Despret’s work allows me to see this as a vital way forward for animal studies. In a field that is growing so fast that it feels almost impossible to keep up with the work from one’s own discipline, she reminds us of the value of looking over the fences that have been put up by institutions and their managers. She asks us to recognize that new ways of thinking might come from attempts to read across boundaries and to speak — politely — to those who live in the next enclosure. Despret has taught me, through her explorations of the worlds of people and animals, that we do not speak alone; we all speak to and with others for whom we should try to form our words, and who, in turn, will transform them to make new meanings. In the midst of these conversations common ground is possible. There is the potential for situations in which, as she writes, “a ‘we’ is created,” and “at the heart of” such situations, “perspectives are changed.” What is crucial here is “a particular skill: that of imagining being able to see with the eyes of an other” (31).

Towards the end of What would Animals Say If We Asked the Right Questions? Despret asks, “what does this do to think like this?” (179). Thinking differently, for Despret, is not an intellectual exercise, it is an action that can transform the world; it can uproot the hierarchies that allow us to regard cows as fleshy machines when they are actually actively purposefully collaborating in the work of the farm; it can challenge the assumptions that let us laugh at the idea that a bull might understand that he is a star. I began with Woolf’s definition of “The true philosopher” as “he who has lost his coat but is free from fleas,” and now I can see that I should actually pause over whether that is actually so fitting a way of thinking about Despret’s work after all. She is shedding hierarchy, no doubt; but she is also making room for others. Rather than ridding herself of unwished for collaborators, Despret argues for the need to “deterritorialize oneself, to open oneself up to new agencements of desire, to cultivate an appetite for metamorphoses, and to forge multiple affiliations” (137). There might be room for a few fleas after all.

    Works Cited

    • Buchanan, Brett. “The Metamorphoses of Vinciane Despret.” Angelaki 20:2 (2015). 17-32.

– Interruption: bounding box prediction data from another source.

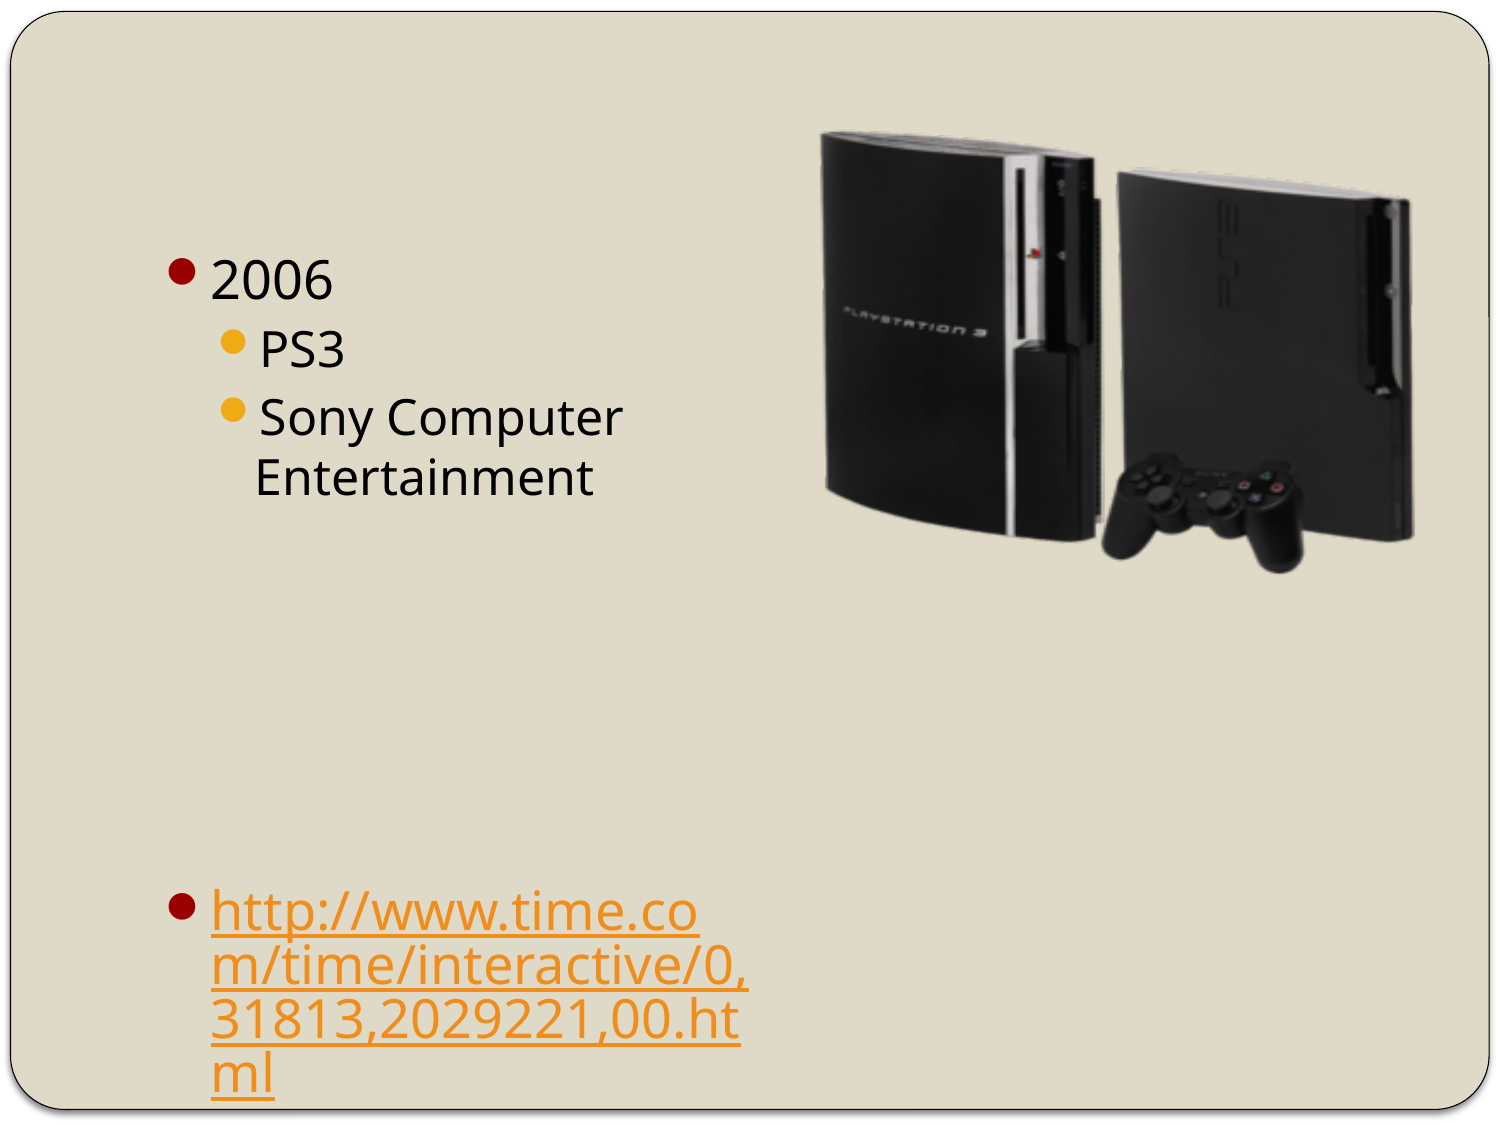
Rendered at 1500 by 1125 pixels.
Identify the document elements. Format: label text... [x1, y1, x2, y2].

list 2006 PS3 Sony Computer Entertainment http://www.time.com/time/interactive/0,31813,2029221,00.html [150, 237, 765, 988]
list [809, 44, 1425, 659]
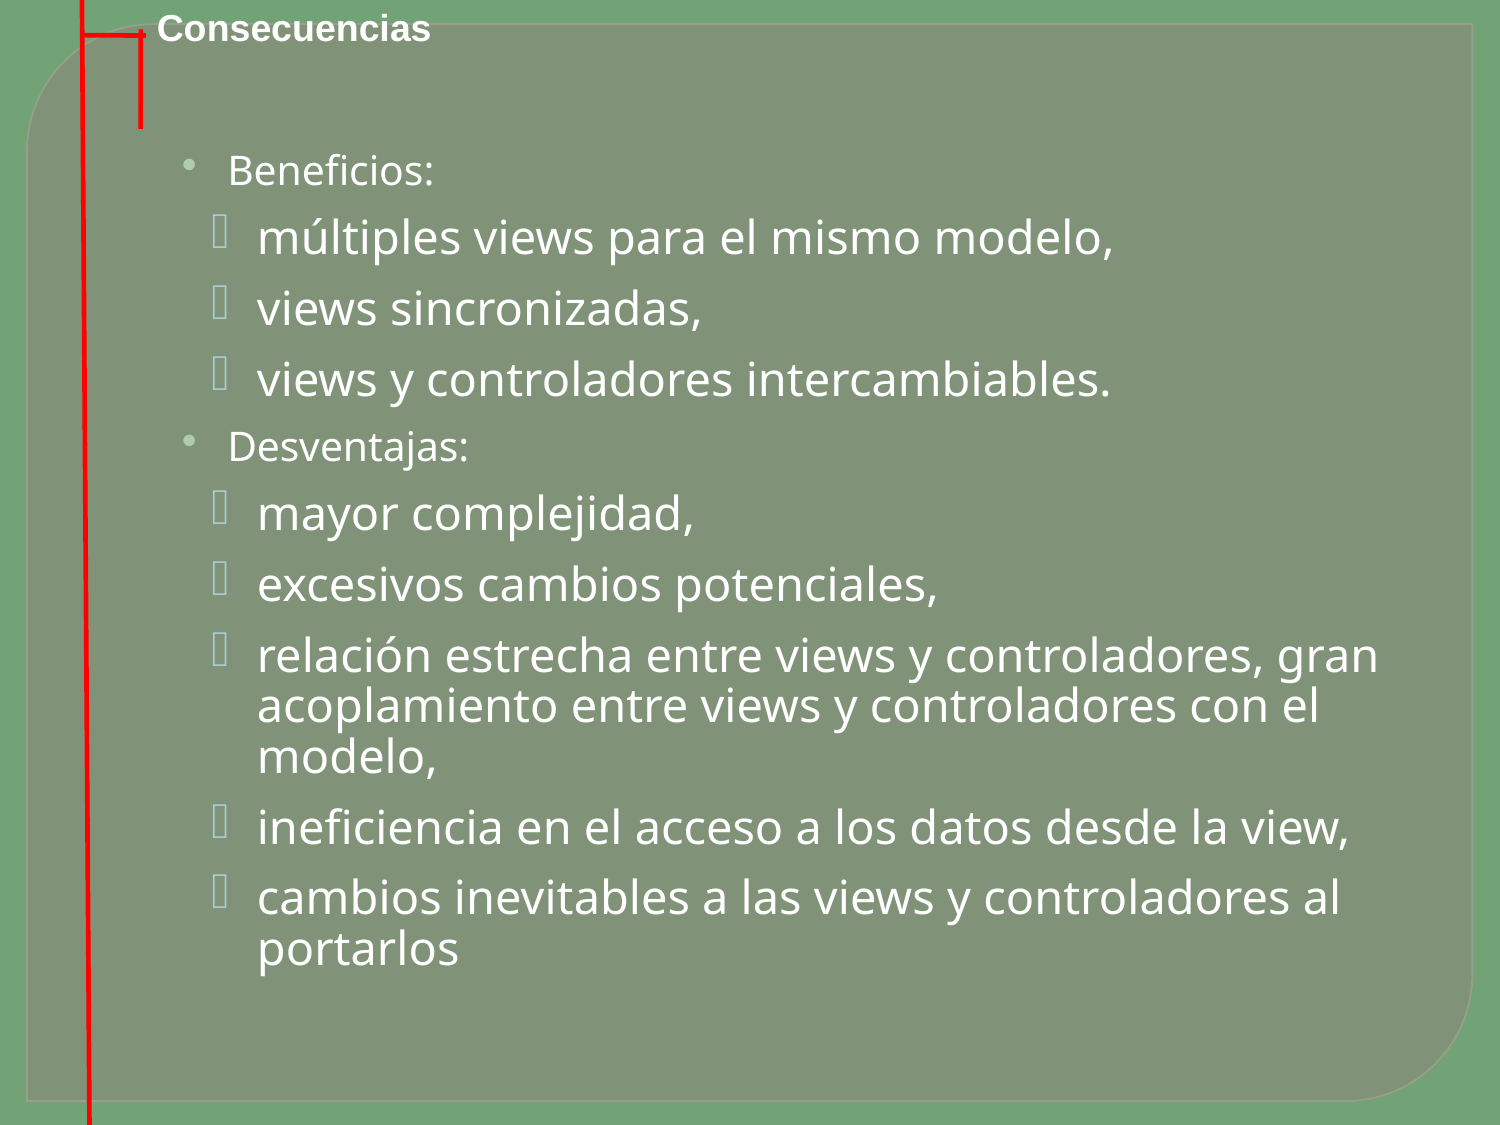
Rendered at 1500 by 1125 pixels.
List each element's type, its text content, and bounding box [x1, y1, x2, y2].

text_box Consecuencias [142, 0, 447, 58]
list Beneficios: múltiples views para el mismo modelo, views sincronizadas, views y controladores intercambiables. Desventajas: mayor complejidad, excesivos cambios potenciales, relación estrecha entre views y controladores, gran acoplamiento entre views y controladores con el modelo, ineficiencia en el acceso a los datos desde la view, cambios inevitables a las views y controladores al portarlos [93, 93, 1407, 990]
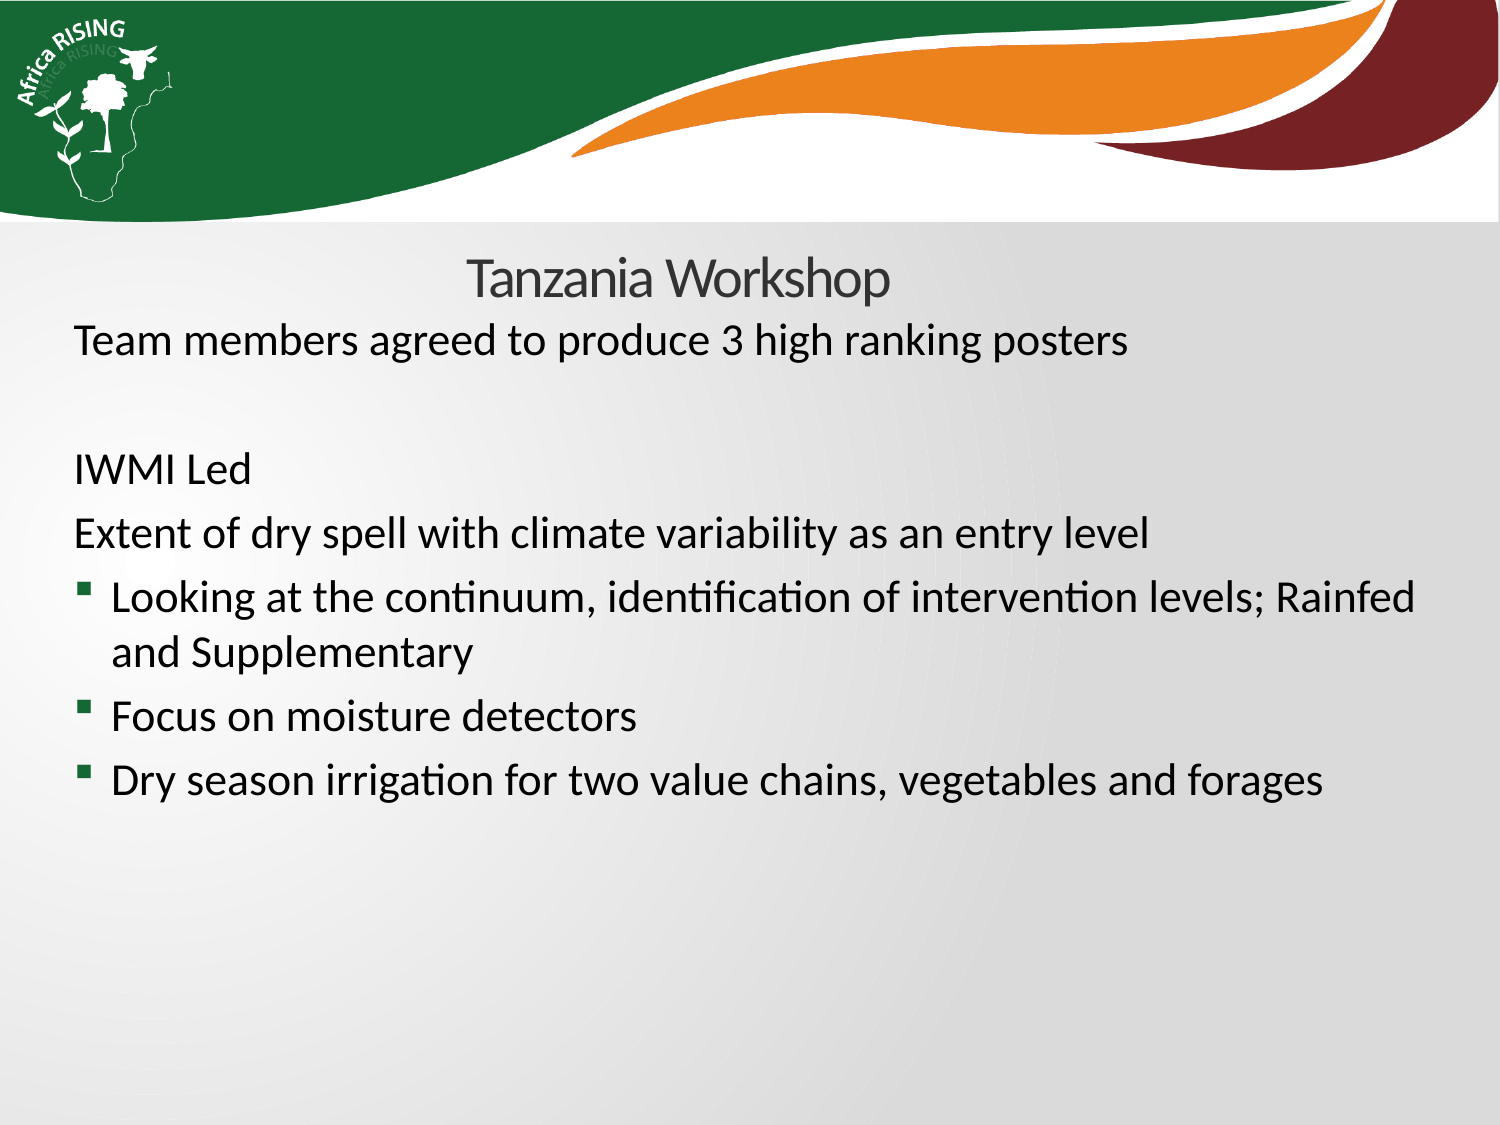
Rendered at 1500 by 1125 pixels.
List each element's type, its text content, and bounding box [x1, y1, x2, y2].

title Tanzania Workshop [17, 231, 1341, 304]
picture [0, 0, 1499, 222]
list Team members agreed to produce 3 high ranking posters IWMI Led Extent of dry spell with climate variability as an entry level Looking at the continuum, identification of intervention levels; Rainfed and Supplementary Focus on moisture detectors Dry season irrigation for two value chains, vegetables and forages [40, 302, 1483, 1024]
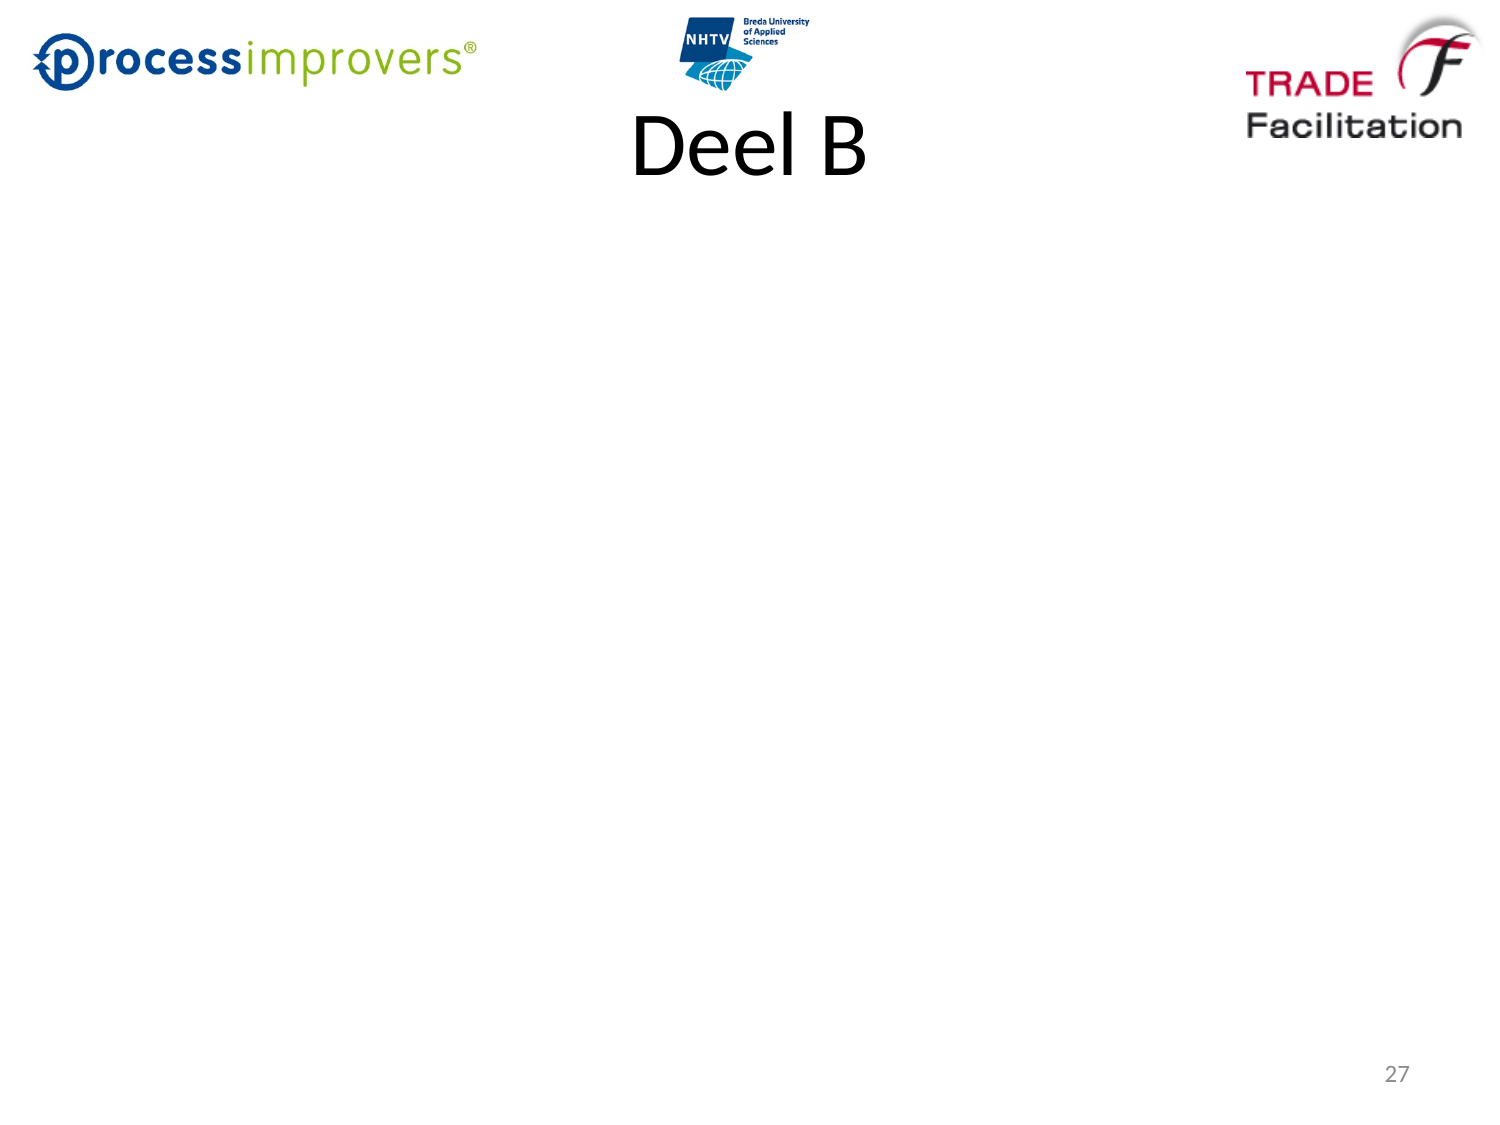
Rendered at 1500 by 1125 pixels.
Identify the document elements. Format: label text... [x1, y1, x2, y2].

    • Despret, Vinciane. “The Body We Care For: Figures of Anthropo-zoo-genesis.” Body & Society 10:2-3, 2004a. 111-134.

    • Despret, Vinciane. Our Emotional Makeup: Ethnopsychology and Selfhood. Trans. Marjolijn de Jager. Other Press, 2004b.

    • Despret, Vinciane. “Sheep do have opinions.” Making Things Public: Atmosphere of Democracy. Bruno Latour and Peter Weibel, eds. MIT Press, 2005. 360–368.

    • Despret, Vinciane. “The Becomings of Subjectivity in Animal Worlds.” Subjectivity 23 (2008): 123-139

    • Despret, Vinciane. “From Secret Agents to Interagency.” History and Theory 52.4 (2013): 29-44.

    • Despret, Vinciane, and Jocelyne Porcher. “The Pragmatics of Expertise.” Trans. Stephen Muecke. Angelaki 20.2 (2015): 91-99.

    • Haraway, Donna. The Companion Species Manifesto. Prickly Paradigm Press, 2003.

    • Haraway, Donna. “A Curious Practice.” Angelaki 20.2 (2015): 5-14.

    • Woolf, Virginia. Flush. (1933) Kate Flint, ed. Oxford UP, 1998.